Stored data entries
---

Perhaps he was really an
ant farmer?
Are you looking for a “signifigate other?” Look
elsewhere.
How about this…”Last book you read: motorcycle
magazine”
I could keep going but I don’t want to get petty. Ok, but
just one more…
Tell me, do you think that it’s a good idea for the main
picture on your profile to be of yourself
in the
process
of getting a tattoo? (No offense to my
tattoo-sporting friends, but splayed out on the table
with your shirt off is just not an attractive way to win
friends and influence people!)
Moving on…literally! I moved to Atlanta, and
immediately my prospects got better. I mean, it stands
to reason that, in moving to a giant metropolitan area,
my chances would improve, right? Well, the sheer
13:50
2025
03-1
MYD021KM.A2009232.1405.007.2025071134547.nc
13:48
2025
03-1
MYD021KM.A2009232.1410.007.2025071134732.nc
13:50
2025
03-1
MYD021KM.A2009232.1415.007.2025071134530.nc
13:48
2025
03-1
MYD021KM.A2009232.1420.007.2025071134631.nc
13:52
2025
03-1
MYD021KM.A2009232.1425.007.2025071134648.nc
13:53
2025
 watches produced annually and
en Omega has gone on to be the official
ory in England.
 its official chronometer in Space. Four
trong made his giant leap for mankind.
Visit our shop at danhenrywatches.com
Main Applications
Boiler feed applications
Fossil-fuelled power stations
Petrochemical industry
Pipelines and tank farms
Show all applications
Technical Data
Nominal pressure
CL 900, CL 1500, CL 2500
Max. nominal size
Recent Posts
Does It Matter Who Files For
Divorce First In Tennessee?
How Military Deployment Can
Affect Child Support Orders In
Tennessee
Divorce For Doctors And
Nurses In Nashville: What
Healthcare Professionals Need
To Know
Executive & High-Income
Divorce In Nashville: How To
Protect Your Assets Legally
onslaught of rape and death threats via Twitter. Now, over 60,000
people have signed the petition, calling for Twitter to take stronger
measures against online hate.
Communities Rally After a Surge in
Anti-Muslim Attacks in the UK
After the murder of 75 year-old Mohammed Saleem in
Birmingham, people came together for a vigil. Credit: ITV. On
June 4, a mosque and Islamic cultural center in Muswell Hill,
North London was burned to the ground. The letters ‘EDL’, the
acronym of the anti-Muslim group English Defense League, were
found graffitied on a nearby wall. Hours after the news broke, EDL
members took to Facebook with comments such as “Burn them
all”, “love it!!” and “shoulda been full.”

---

▶ TASK TO CARRY OUT: Word for word, restate the entries from the first line to the line that has "Anti-Muslim Attacks in the UK", both included, and nothing else.

▶ RESPONSE:
Perhaps he was really an
ant farmer?
Are you looking for a “signifigate other?” Look
elsewhere.
How about this…”Last book you read: motorcycle
magazine”
I could keep going but I don’t want to get petty. Ok, but
just one more…
Tell me, do you think that it’s a good idea for the main
picture on your profile to be of yourself
in the
process
of getting a tattoo? (No offense to my
tattoo-sporting friends, but splayed out on the table
with your shirt off is just not an attractive way to win
friends and influence people!)
Moving on…literally! I moved to Atlanta, and
immediately my prospects got better. I mean, it stands
to reason that, in moving to a giant metropolitan area,
my chances would improve, right? Well, the sheer
13:50
2025
03-1
MYD021KM.A2009232.1405.007.2025071134547.nc
13:48
2025
03-1
MYD021KM.A2009232.1410.007.2025071134732.nc
13:50
2025
03-1
MYD021KM.A2009232.1415.007.2025071134530.nc
13:48
2025
03-1
MYD021KM.A2009232.1420.007.2025071134631.nc
13:52
2025
03-1
MYD021KM.A2009232.1425.007.2025071134648.nc
13:53
2025
 watches produced annually and
en Omega has gone on to be the official
ory in England.
 its official chronometer in Space. Four
trong made his giant leap for mankind.
Visit our shop at danhenrywatches.com
Main Applications
Boiler feed applications
Fossil-fuelled power stations
Petrochemical industry
Pipelines and tank farms
Show all applications
Technical Data
Nominal pressure
CL 900, CL 1500, CL 2500
Max. nominal size
Recent Posts
Does It Matter Who Files For
Divorce First In Tennessee?
How Military Deployment Can
Affect Child Support Orders In
Tennessee
Divorce For Doctors And
Nurses In Nashville: What
Healthcare Professionals Need
To Know
Executive & High-Income
Divorce In Nashville: How To
Protect Your Assets Legally
onslaught of rape and death threats via Twitter. Now, over 60,000
people have signed the petition, calling for Twitter to take stronger
measures against online hate.
Communities Rally After a Surge in
Anti-Muslim Attacks in the UK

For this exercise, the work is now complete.